» **原文**

───

基本要求:
1. 用户可注册登录网站,非注册用户不可登录查看数据
2. 用户注册、登录、查询等操作记入数据库中的日志
3. 爬虫数据查询结果列表支持分页和排序
4. 用Echarts或者D3实现3个以上的数据分析图表展示在网站中
扩展要求:
实现对爬虫数据中文分词的查询
实现查询结果按照主题词打分的排序
所需模块:angular.js express mysql
1.代码分析
一.数据库
(1)先在数据库crawl中创建两个表user和user_action
user用于存储注册用户的用户名、密码以及注册时间
user_action用于存储用户注册、登录、查询等操作
CREATE TABLE `crawl`.`user` (
`id` INT UNSIGNED NOT NULL AUTO_INCREMENT,
`username` VARCHAR(45) NOT NULL,
`password` VARCHAR(45) NOT NULL,
`registertime` datetime DEFAULT CURRENT_TIMESTAMP,
PRIMARY KEY (`id`),
UNIQUE KEY `username_UNIQUE` (`username`))
ENGINE=InnoDB DEFAULT CHARSET=utf8;
--记录用户的登陆,查询(具体查询语句)操作
CREATE TABLE `crawl`.`user_action` (
`id` INT UNSIGNED NOT NULL AUTO_INCREMENT,
`username` VARCHAR(45) NOT NULL,
`request_time` VARCHAR(45) NOT NULL,
`request_method` VARCHAR(20) NOT NULL,
`request_url` VARCHAR(300) NOT NULL,
`status` int(4),
`remote_addr` VARCHAR(100) NOT NULL,
PRIMARY KEY (`id`))

───

已存储的数据条目:
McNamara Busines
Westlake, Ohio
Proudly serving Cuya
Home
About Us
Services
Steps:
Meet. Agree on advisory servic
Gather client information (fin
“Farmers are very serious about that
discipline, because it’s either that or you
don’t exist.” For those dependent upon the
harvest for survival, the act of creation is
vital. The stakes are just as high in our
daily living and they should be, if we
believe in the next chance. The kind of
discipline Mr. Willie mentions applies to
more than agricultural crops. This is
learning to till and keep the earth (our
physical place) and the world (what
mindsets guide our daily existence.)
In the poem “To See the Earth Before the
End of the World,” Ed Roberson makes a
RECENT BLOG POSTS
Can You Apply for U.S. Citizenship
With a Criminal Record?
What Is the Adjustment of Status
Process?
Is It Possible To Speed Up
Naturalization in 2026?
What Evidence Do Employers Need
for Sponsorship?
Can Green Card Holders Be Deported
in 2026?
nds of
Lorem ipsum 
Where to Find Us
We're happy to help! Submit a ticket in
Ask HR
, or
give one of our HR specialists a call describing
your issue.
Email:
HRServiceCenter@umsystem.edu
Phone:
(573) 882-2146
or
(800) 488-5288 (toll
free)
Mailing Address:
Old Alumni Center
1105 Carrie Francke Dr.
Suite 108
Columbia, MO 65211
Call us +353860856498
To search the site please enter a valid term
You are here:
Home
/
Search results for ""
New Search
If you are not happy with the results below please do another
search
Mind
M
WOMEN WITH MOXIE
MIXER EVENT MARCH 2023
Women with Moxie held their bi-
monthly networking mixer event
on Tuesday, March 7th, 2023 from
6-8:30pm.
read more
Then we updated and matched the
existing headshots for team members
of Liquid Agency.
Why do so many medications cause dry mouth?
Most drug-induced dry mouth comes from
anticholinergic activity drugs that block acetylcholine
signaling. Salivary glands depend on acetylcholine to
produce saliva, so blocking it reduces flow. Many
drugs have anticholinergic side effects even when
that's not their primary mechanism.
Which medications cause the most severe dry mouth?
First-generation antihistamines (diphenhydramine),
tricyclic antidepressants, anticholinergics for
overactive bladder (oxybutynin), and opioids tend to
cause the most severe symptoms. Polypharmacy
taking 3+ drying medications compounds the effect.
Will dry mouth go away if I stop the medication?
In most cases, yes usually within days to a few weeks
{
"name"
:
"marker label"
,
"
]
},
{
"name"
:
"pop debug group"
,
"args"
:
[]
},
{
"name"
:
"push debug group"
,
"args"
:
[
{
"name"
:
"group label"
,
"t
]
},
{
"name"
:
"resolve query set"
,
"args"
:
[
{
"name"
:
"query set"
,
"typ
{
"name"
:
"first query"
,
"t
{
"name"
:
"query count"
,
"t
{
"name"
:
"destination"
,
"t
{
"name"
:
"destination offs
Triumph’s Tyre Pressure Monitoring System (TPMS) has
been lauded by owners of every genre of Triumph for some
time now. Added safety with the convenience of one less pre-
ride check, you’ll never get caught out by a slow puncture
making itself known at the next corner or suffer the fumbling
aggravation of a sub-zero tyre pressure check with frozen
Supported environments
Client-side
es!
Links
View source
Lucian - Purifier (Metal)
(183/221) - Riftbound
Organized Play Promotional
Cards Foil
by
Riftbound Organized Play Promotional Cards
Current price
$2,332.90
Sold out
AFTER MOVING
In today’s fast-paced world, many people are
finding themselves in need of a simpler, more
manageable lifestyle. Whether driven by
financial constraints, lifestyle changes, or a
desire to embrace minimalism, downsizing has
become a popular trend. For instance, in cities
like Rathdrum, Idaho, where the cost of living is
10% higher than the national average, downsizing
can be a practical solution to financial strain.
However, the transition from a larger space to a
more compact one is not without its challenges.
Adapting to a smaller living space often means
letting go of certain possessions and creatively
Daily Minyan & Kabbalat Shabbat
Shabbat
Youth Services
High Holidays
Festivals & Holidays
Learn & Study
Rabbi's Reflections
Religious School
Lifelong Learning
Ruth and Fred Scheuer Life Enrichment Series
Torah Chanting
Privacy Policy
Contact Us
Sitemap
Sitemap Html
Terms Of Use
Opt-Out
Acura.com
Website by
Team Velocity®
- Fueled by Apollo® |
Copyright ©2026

───

» **练习说明**
[1] 把爬虫数据网站说明里的这句话翻译成英文:“user用于存储注册用户的用户名、密码以及注册时间”。
[2] 请从爬虫数据网站说明的结尾处往下续写。

» **参考答案**
[1] user stores the usernames, passwords, and registration times of registered users.

[2]
ENGINE=InnoDB DEFAULT CHARSET=utf8;
(2)创建连接数据库的配置文件mysqlConf.js
module.exports = {
mysql: {
host: 'localhost',
user: 'root',
password: 'root',
database:'crawl',
// 最大连接数,默认为10
connectionLimit: 10
}
};
二.登录操作的实现
需包含功能:提示用户不存在 输入用户名或密码错误
1.前端 index.html
登录页面
这段代码为登录页面建立了用户输入用户名与密码的位置以及登录提交的按键
<link rel="stylesheet" type="text/css" href="stylesheets/index.css">
引入自己喜欢的css样式,效果如下
angular代码
var app = angular.module('login', []);
app.controller('loginCtrl', function ($scope, $http, $timeout) {
// 登录时,检查用户输入的账户密码是否与数据库中的一致
$scope.check_pwd = function () {
var data = JSON.stringify({
username: $scope.username,
password: $scope.password
});
$http.post("/users/login", data)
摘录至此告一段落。